Но тогда, весной 1892 года, это был полный крах: петербургская эпопея Леонида, преломившись в «сцене самоубийства», стремительно приближалась к развязке. Любопытно, что в самом конце первого студенческого года студент Андреев неожиданно почувствовал вкус к занятиям: случайно получив на первом экзамене «отлично», он «решил все экзамены держать на пять, чтобы получить стипендию, которая даст мне то постоянное обеспечение, в котором я так нуждаюсь», – письменно клянется он Любочке. Надо сказать, что умственные способности да и память у Андреева были отличные, а если уж возникало страстное желание что-нибудь выучить или постичь – можно было надеяться на успех. Три полученные «пятерки» стократно усилили его веру в себя и свою звезду. Увы! На предпоследнем экзамене по «философии права» измотанный бессонными ночами зубрежки Леонид получил «хорошо». Стипендия, как выразился он сам, «ухнула». Эта, последняя, неудача – оказалась непреодолимой, утешения и обещание денежной помощи от «неверной» Зинаиды на сей раз не помогли, и очень скоро Андреев примет решение покинуть Петербург.
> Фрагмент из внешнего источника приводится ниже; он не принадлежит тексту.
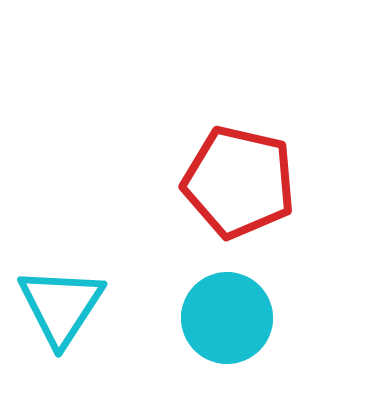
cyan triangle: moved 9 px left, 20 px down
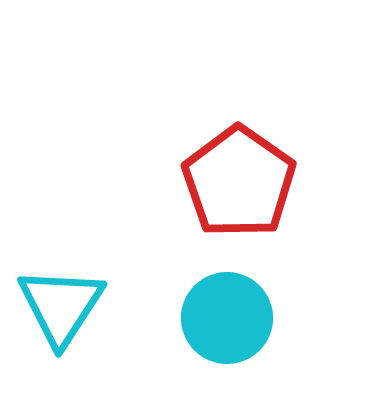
red pentagon: rotated 22 degrees clockwise
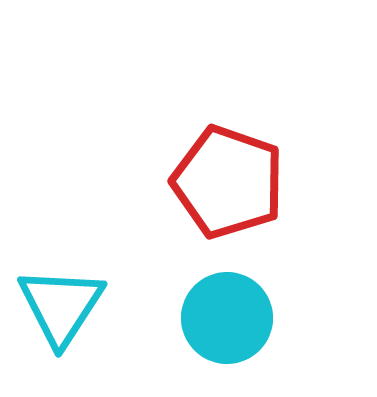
red pentagon: moved 11 px left; rotated 16 degrees counterclockwise
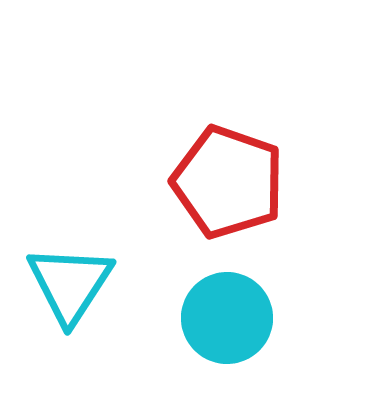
cyan triangle: moved 9 px right, 22 px up
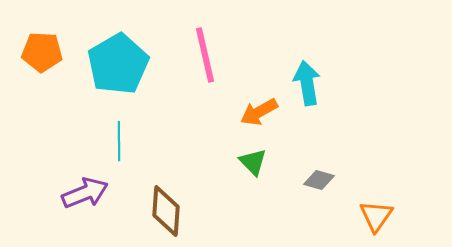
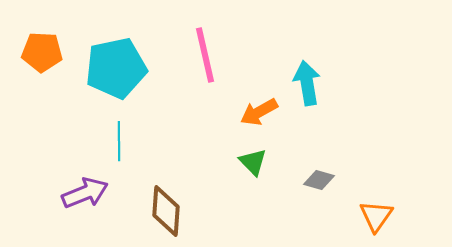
cyan pentagon: moved 2 px left, 4 px down; rotated 18 degrees clockwise
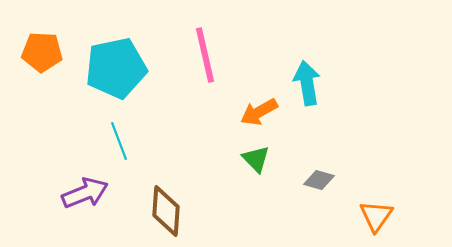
cyan line: rotated 21 degrees counterclockwise
green triangle: moved 3 px right, 3 px up
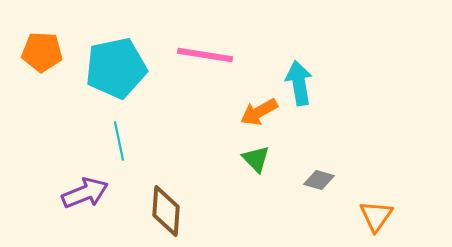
pink line: rotated 68 degrees counterclockwise
cyan arrow: moved 8 px left
cyan line: rotated 9 degrees clockwise
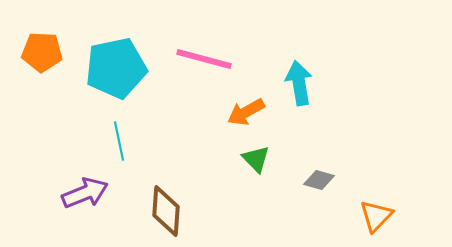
pink line: moved 1 px left, 4 px down; rotated 6 degrees clockwise
orange arrow: moved 13 px left
orange triangle: rotated 9 degrees clockwise
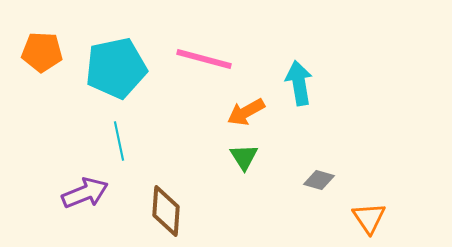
green triangle: moved 12 px left, 2 px up; rotated 12 degrees clockwise
orange triangle: moved 7 px left, 2 px down; rotated 18 degrees counterclockwise
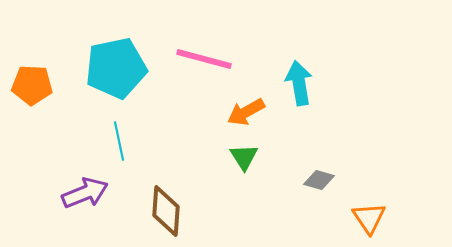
orange pentagon: moved 10 px left, 33 px down
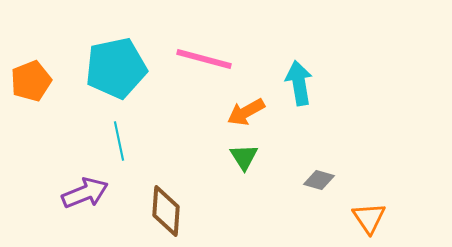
orange pentagon: moved 1 px left, 4 px up; rotated 24 degrees counterclockwise
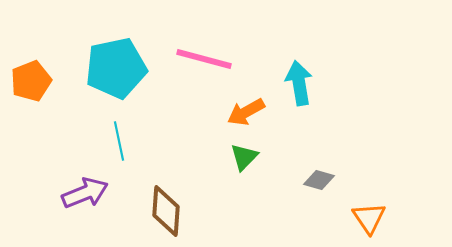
green triangle: rotated 16 degrees clockwise
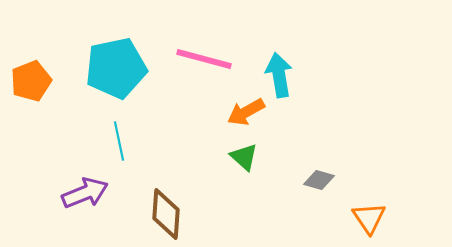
cyan arrow: moved 20 px left, 8 px up
green triangle: rotated 32 degrees counterclockwise
brown diamond: moved 3 px down
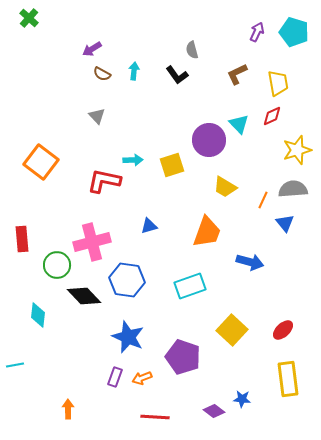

Отъезд не стал молниеносным, проведя лето в Орле, осенью 1892 года Леонид вернется в столицу, но вскоре – оставив университет и покинув Зинаиду, окончательно уедет домой, в Орел. Отношения молодых людей, вероятно, уже летом перешли в завершающую стадию, но Андреев, будучи влюблен еще в нескольких особ, всё же не верил в окончательный разрыв с Зиночкой. Для нее же этот этап жизни уже завершился, через год она выйдет замуж за инженера Паутова и после нескольких малозначимых встреч и вовсе исчезнет с жизненного горизонта Андреева.
Исчезнет как возлюбленная и как друг, как интересующая его личность, ее вытеснят из сердца Андреева другие события и другие женщины, – она исчезнет… чтобы вернуться. Вернуться почти через десять лет – вернуться вместе со своим гимназически-невинным взглядом, со своей соблазняющей чистотой, вернуться, чтобы опять обольщать его поруганным и в то же время – дьявольски чистым, белым, сияющим и упругим телом, она вернется как ведьма – как героиня «Бездны».
Когда – через несколько лет после смерти писателя – в 1924 году историк литературы профессор Фатов выпустит книгу «Молодые годы Леонида Андреева», литературная общественность вновь вспомнит нашумевшую в 1902 году «Бездну». Напомним читателю, что «Бездна» – короткий четырехчастный шедевр раннего Андреева – погружает нас во внутренний мир студента Немовецкого: во время загородной прогулки пьяные звероподобные мужики изнасиловали гимназистку Зиночку, в которую он был влюблен и с которой гулял вдоль реки. Самого Немовецкого насильники сразу «вывели из игры», отправив в долгий нокаут. Придя в себя и отыскав безмолвно белевшее среди леса тело Зиночки, тот внезапно воспылал к ней неукротимым желанием. «И черная бездна поглотила его».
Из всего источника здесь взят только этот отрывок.